今日が最終日の「緑はよみがえる」をまた滑り込みで昨日仕事の後で用事を済ませた後、岩波ホールまで見に行きました。
画像を探しているときに、エルマンノ・オルミ監督の日本に対するメッセージの動画をみつけました。
まさにユネスコ憲章の序文です。そして日本に対する平和のメッセンジャーとなってほしい期待感。
人間の愚かしさとそれでも緑はよみがえると希望を持ち続けて。心から心へ、時代から時代へとつないでいかなければならないこと。
戦争がどれだけ個人の人間性を踏みにじるものか。
オルミ監督の映画はそれでもどこかで神を待っているそんな感じがします。地球上の生物で意味のない殺戮を繰り返すのは
人間しかないというのはどうしてなのかと思ってしまう。赦すことができなかったら、人間とは何なのかと母に対する
手紙に綴る。ほとんどモノクロに近くて音楽もなく、人間の歌う声と時々バンドネオンの教習に満ちた曲がかかるだけ。

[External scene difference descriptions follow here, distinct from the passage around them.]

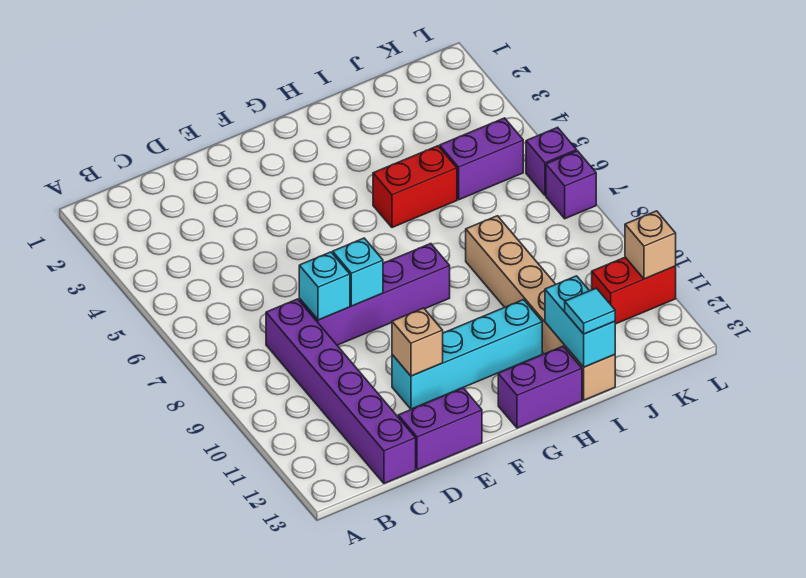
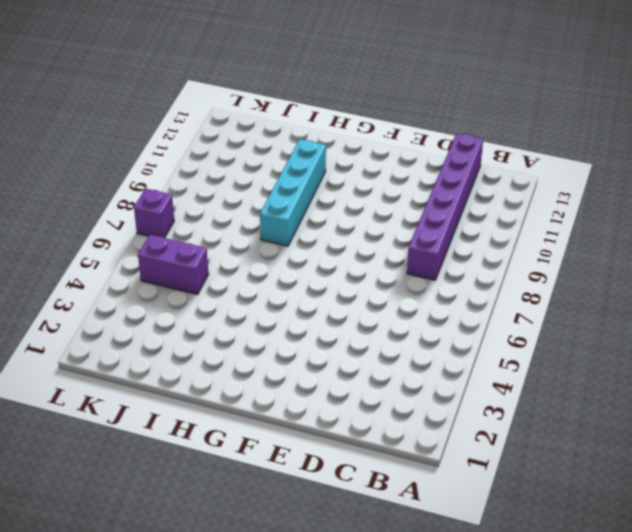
cyan brick H8:H11 level 1 -> cyan brick E11:H11 level 1
none -> purple brick D8:G8 level 1
none -> purple brick D13:E13 level 1
none -> purple brick G13:H13 level 1

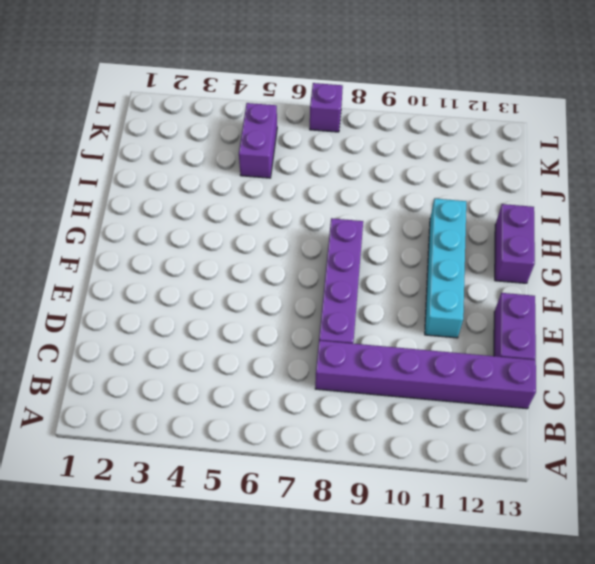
none -> red brick H5:I5 level 1
none -> tan brick I8:I13 level 1
none -> red brick K11:L11 level 1

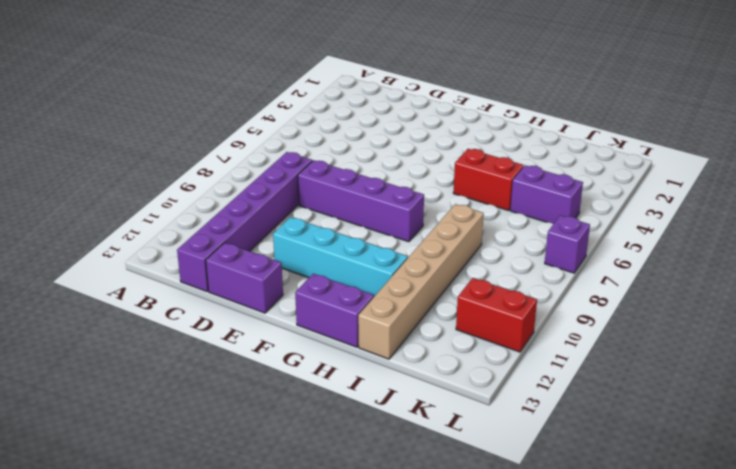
none -> purple brick L6 level 1
none -> cyan brick D8 level 2
none -> cyan brick E8 level 2

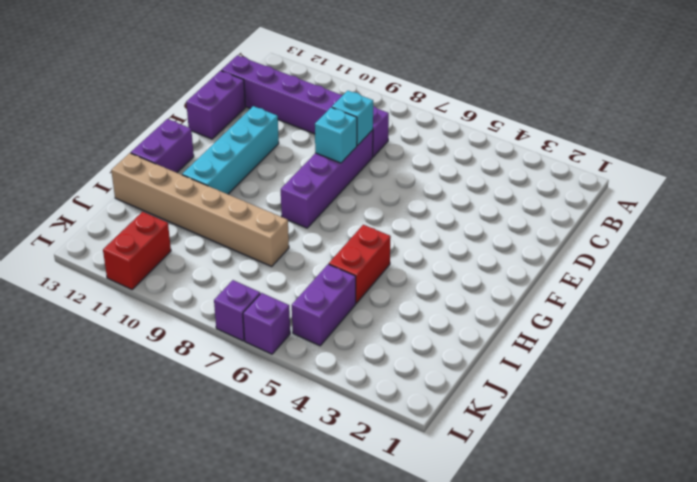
none -> tan brick E11 level 2
none -> cyan brick I12:I13 level 2
none -> tan brick L11 level 2

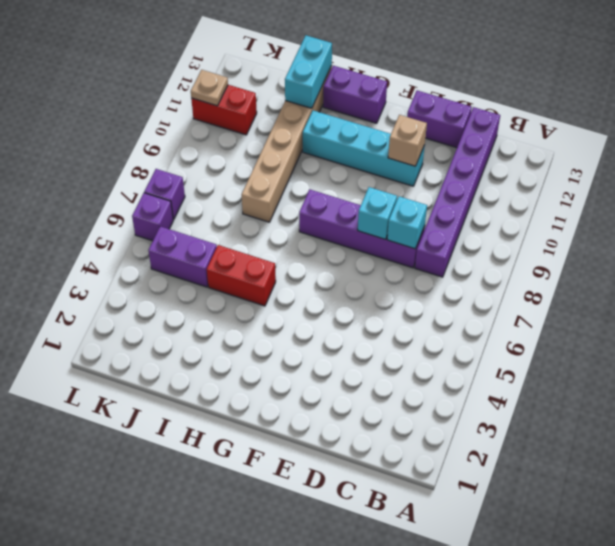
tan plate L11 level 2 -> tan brick L11 level 2
none -> cyan tile I13 level 3

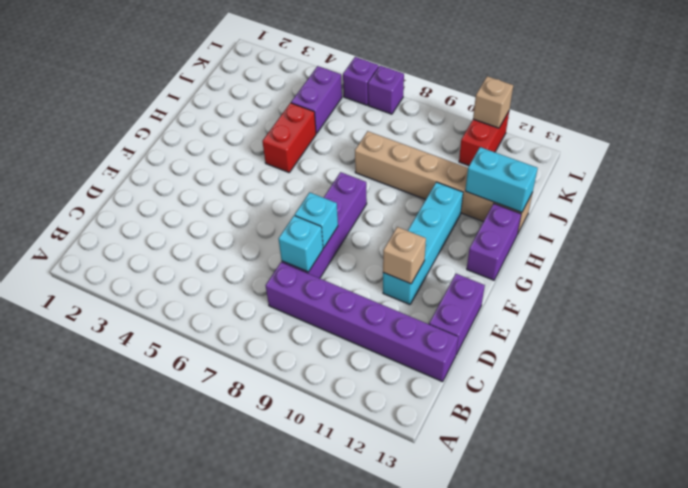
none -> cyan tile I13 level 3

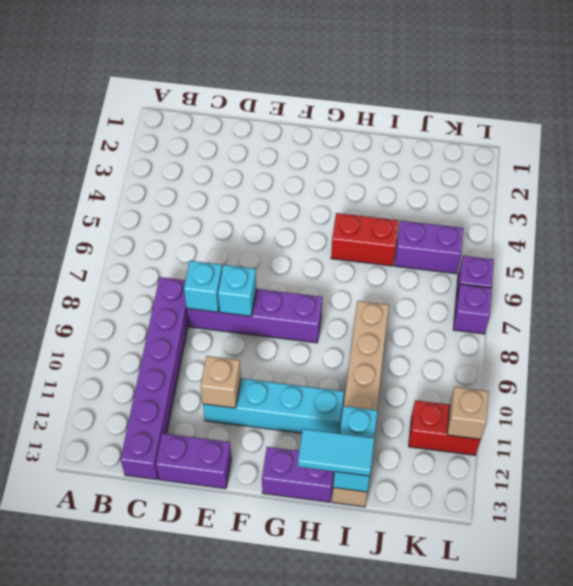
cyan tile H13:I13 level 3 -> cyan tile I13 level 3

ドキュメンタリーのようでもあるが、一人一人の人間を描いている。ドキュメンタリーは時にナンバーだけのこともあり、
この映画の中でも死者の数を言う時、数でなく名前で報告しろと指揮官が言うセリフがあった。山田洋次監督はファンタジー
でみせたが、こちらは本当に戦場という他の戦争映画では描かないような寒いじめじめした非人間的な環境で日常生活を送る
兵士と美しい自然の対比で胸に突き刺さるような映画だった。どちらも普通の家族を愛する人間が普通の暮らしを奪われていく。





学生時代に読みたかった「夜と霧」をやっと読むことにした。新訳ではなくあのころからあった旧訳で。
たまたま映像の世紀の再放送があり、第二次世界大戦から今までをやっていたけど、アイヒマン裁判ではアイヒマンテスト
という実験があり、アイヒマンはどこにでもいる普通の人間でだったとアンナ・ハーレントが語っていた。閉ざされた状況
の中では人間は上司の命令にそむくことができなくなる。加害者にでも被害者にでもどちらにもなりうるのが人間だ。
映像の世紀では他にヴィット・ボウイが亡くなった時、ドイツの外務省から電報が送られたということも知った。
あのベルリンの壁崩壊の一つのきっかけを作った国境でのコンサート。





久しぶりに買う気になった「婦人之友」にもこの映画のことがテオ・アンゲロプロスの映画とともに紹介されていました。
この小さな冊子は祖母から母へ、母から私へと受け継がれたもの。美術の紹介がすばらしく、また、聖書の言葉もいまだに健在。
中学生の頃から家にあったので読んでいて、夏休みの美術の宿題でのスクラップでは先生に褒められたことが嬉しかったかな。
ほとんど婦人の友から取った。メアリ・ラヴィンもナタリア・ギンズブルグもジブラーンの詩(神谷美恵子訳)も皮肉的なヘッセの
短編もみんなこの本から知った。短編の掲載がすばらしかった。映画の批評は辻邦生だったこともあったし。
編み物もこの本を見て作ったり。